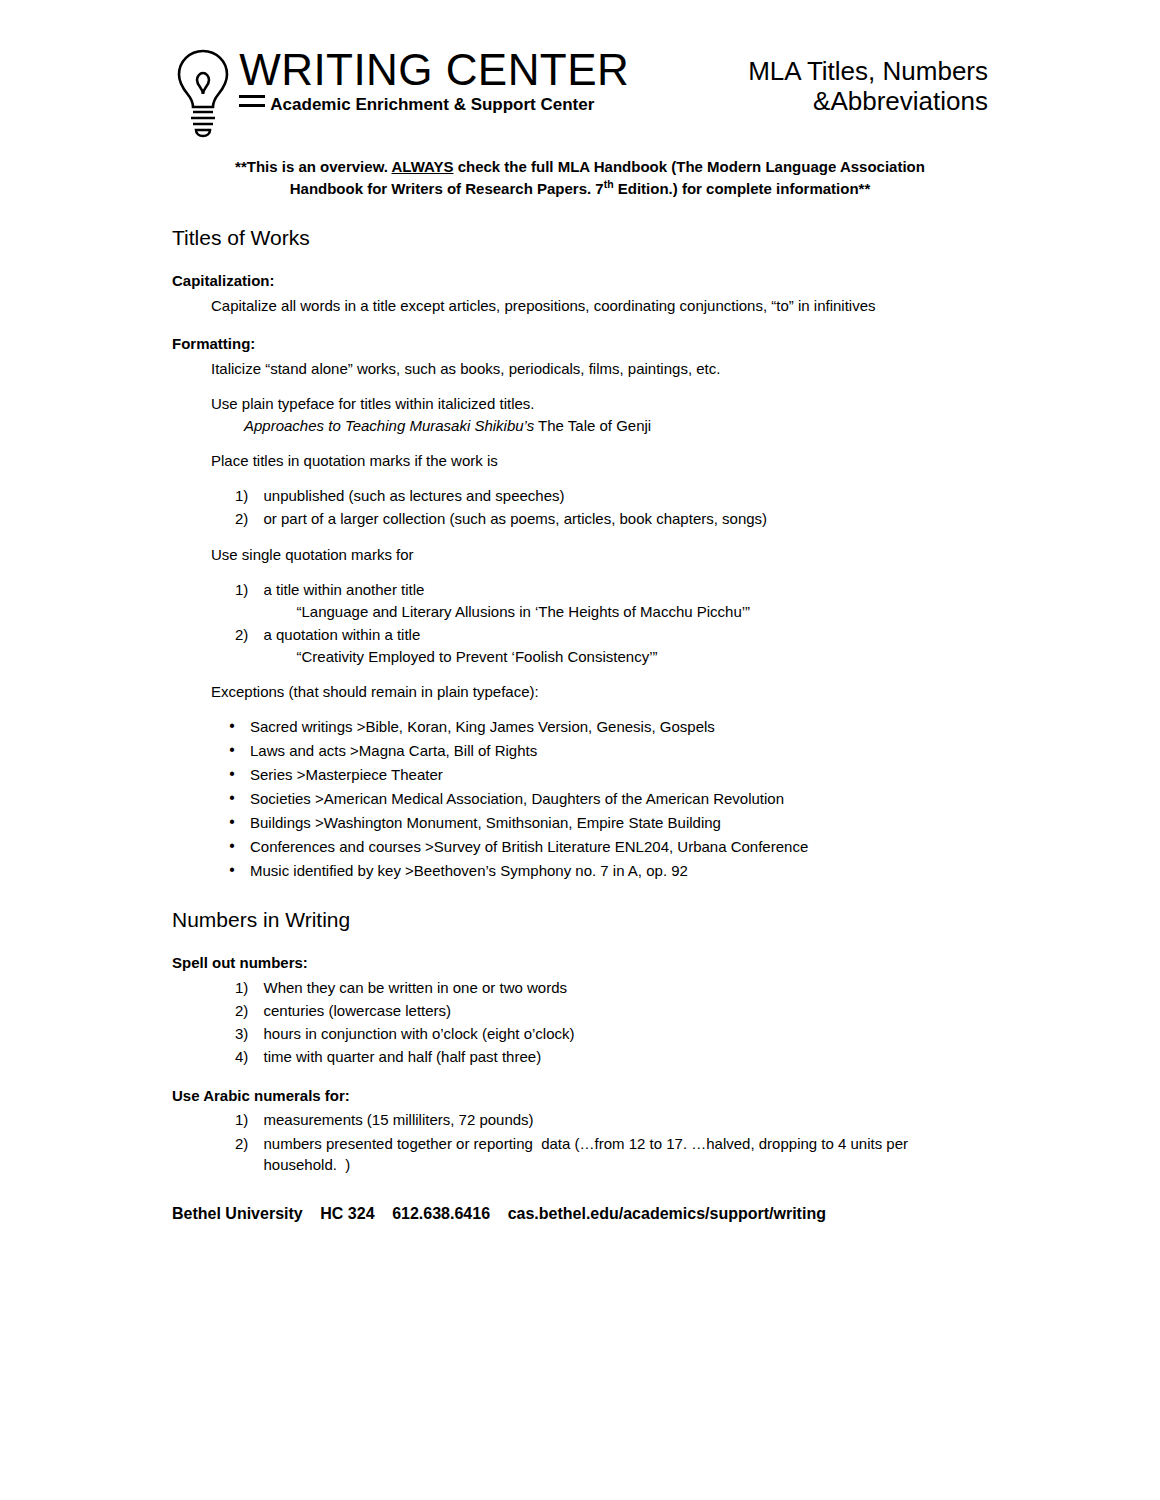Writing Center
Academic Enrichment & Support Center
MLA Titles, Numbers
&Abbreviations
**This is an overview. ALWAYS check the full MLA Handbook (The Modern Language Association
Handbook for Writers of Research Papers. 7th Edition.) for complete information**
Titles of Works
Capitalization:
Capitalize all words in a title except articles, prepositions, coordinating conjunctions, “to” in infinitives
Formatting:
Italicize “stand alone” works, such as books, periodicals, films, paintings, etc.
Use plain typeface for titles within italicized titles.
Approaches to Teaching Murasaki Shikibu’s The Tale of Genji
Place titles in quotation marks if the work is
unpublished (such as lectures and speeches)
or part of a larger collection (such as poems, articles, book chapters, songs)
Use single quotation marks for
a title within another title
“Language and Literary Allusions in ‘The Heights of Macchu Picchu’”
a quotation within a title
“Creativity Employed to Prevent ‘Foolish Consistency’”
Exceptions (that should remain in plain typeface):
Sacred writings >Bible, Koran, King James Version, Genesis, Gospels
Laws and acts >Magna Carta, Bill of Rights
Series >Masterpiece Theater
Societies >American Medical Association, Daughters of the American Revolution
Buildings >Washington Monument, Smithsonian, Empire State Building
Conferences and courses >Survey of British Literature ENL204, Urbana Conference
Music identified by key >Beethoven’s Symphony no. 7 in A, op. 92
Numbers in Writing
Spell out numbers:
When they can be written in one or two words
centuries (lowercase letters)
hours in conjunction with o’clock (eight o’clock)
time with quarter and half (half past three)
Use Arabic numerals for:
measurements (15 milliliters, 72 pounds)
numbers presented together or reporting data (…from 12 to 17. …halved, dropping to 4 units per household. )
Bethel University HC 324612.638.6416 cas.bethel.edu/academics/support/writing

○ ○ ○ ○ ○

#### PROBLEM
Go line by line through the data and copy any that contain "Language".

#### YOUR RESPONSE
**This is an overview. ALWAYS check the full MLA Handbook (The Modern Language Association
“Language and Literary Allusions in ‘The Heights of Macchu Picchu’”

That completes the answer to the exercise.